Bone Marrow Stroma-induced Transcriptome and Regulome Signatures of Multiple Myeloma [ATAC-seq]

Multiple myeloma (MM) is a hematological cancer with inevitable drug resistance. MM cells interacting with bone marrow stromal cells (BMSCs) undergo substantial changes in transcriptome and develop de novo drug resistance. As a critical component in transcriptional regulation, how chromatin landscape is transformed in MM cells and regulates the transcriptional response to BMSCs remains elusive. We profiled transcriptome and regulome for MM cells using a transwell coculture system with BMSCs. The transcriptome and regulome of MM cells from the upper transwell resembled MM cells coexisting with BMSCs from the lower chamber but were distinctive to monoculture. BMSC-induced genes were enriched in JAK2/STAT3 signaling pathway, unfolded protein stress, signatures of early plasma cells, and response to proteasome inhibitors. Genes with accessibility increased at multiple regulatory sites were preferentially induced by BMSCs and enriched in response to drug and unfavorable prognostic markers from several MM patient cohorts.
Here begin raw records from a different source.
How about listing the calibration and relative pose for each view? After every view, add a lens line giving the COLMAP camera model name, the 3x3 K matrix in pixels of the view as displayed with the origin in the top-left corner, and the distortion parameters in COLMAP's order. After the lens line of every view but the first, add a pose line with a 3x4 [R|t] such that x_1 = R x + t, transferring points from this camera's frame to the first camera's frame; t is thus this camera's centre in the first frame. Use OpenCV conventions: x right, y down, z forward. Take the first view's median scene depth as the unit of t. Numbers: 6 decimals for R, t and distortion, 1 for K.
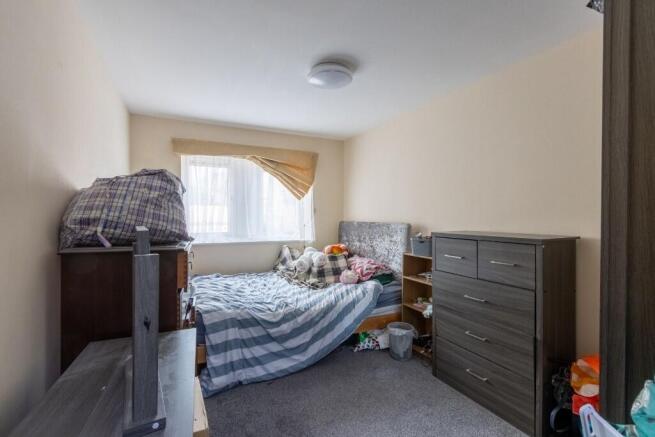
lens RADIAL K [[297.7, 0, 327.5], [0, 297.7, 218.5], [0, 0, 1]] dist [0.002774, -0.000048]
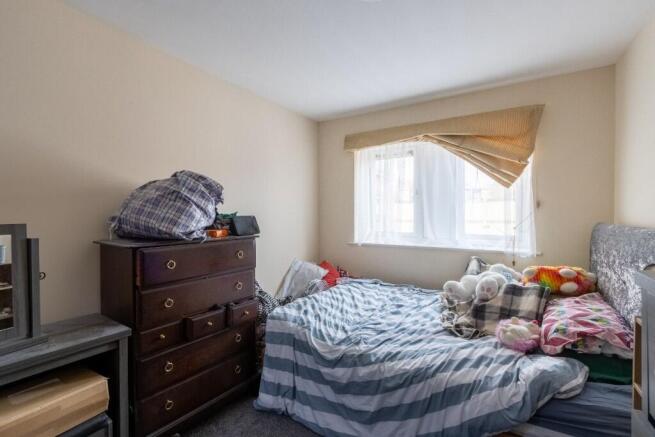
lens RADIAL K [[297.7, 0, 327.5], [0, 297.7, 218.5], [0, 0, 1]] dist [0.002774, -0.000048]
pose [[0.532474, 0.012355, -0.846356, 0.294006], [-0.003177, 0.999916, 0.012597, -0.004187], [0.846441, -0.004019, 0.532468, 0.414560]]
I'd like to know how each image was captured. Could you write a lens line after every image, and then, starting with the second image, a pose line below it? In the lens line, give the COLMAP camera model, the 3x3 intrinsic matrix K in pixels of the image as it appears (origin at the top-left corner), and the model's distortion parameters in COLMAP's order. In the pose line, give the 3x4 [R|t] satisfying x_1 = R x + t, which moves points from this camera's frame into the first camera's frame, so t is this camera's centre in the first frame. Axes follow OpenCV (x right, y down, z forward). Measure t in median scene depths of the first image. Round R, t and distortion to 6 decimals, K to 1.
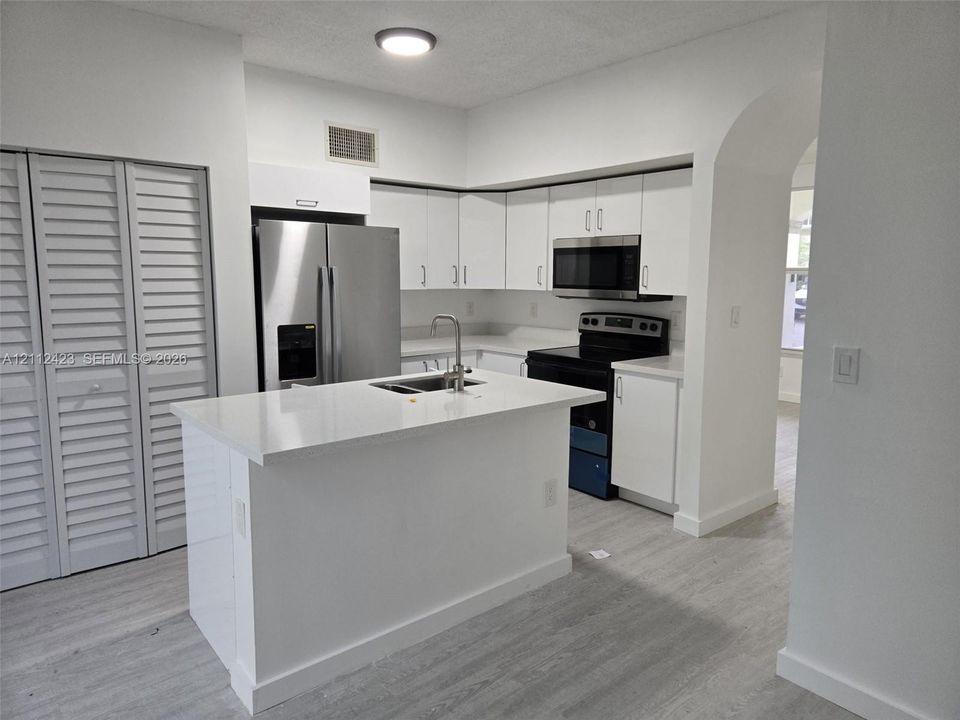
lens RADIAL K [[633.2, 0, 480.0], [0, 633.2, 360.0], [0, 0, 1]] dist [0.002857, 0.000298]
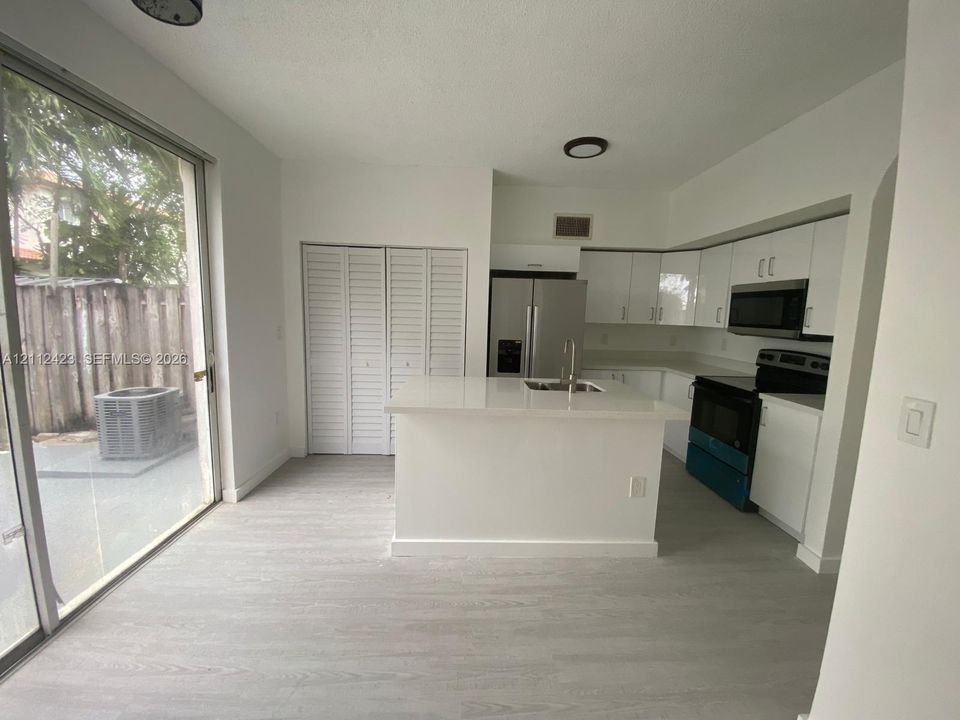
lens RADIAL K [[384.3, 0, 472.5], [0, 384.3, 362.3], [0, 0, 1]] dist [-0.000499, -0.000124]
pose [[0.780524, 0.099312, -0.617187, 0.211830], [-0.108167, 0.993864, 0.023131, -0.010270], [0.615697, 0.048705, 0.786477, 0.139962]]
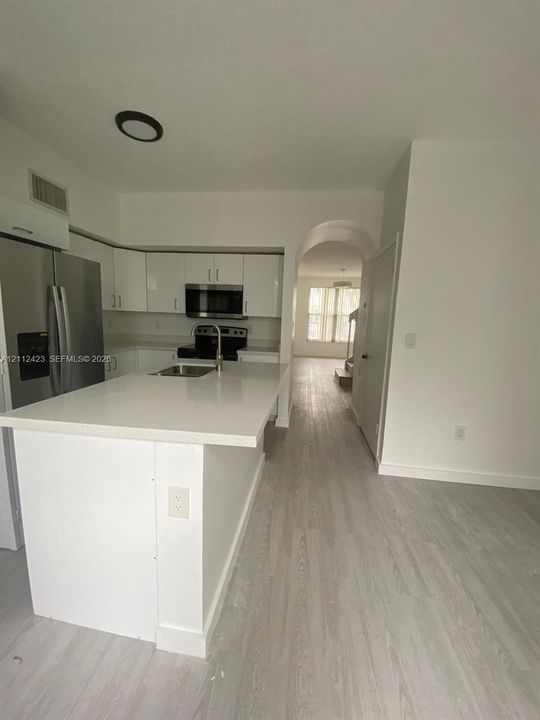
lens RADIAL K [[295.7, 0, 268.2], [0, 295.7, 356.8], [0, 0, 1]] dist [0.039314, -0.029927]
pose [[0.733809, -0.069067, 0.675836, -0.309529], [0.058705, 0.997544, 0.038203, -0.006571], [-0.676814, 0.011641, 0.736062, 0.255729]]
We proposed JUNB and ATF4::CEBPß as candidate transcription factors (TFs) that modulated the BMSC-induced transformation of regulome linked to the response to external stimuli. Together, we characterized BMSC-induced transcriptome and regulome signatures of MM cells and prioritized TFs for future study to depict epigenetic mechanisms of BMSC-induced drug resistance in MM. Overall design: To define BM stroma-induced transcriptome and regulome signatures of MM cells, we utilized an in vitro transwell coculture system, where MM cells (MM.1S or RPMI8226) resided in both the upper transwell and the lower chamber where adhesive BMSCs (HS5) co-existed. We profiled transcriptome by RNA-Seq and regulome by Omni-ATAC for MM cells in the upper transwel, MM cells in the lower chamber, and MM cells in monoculture.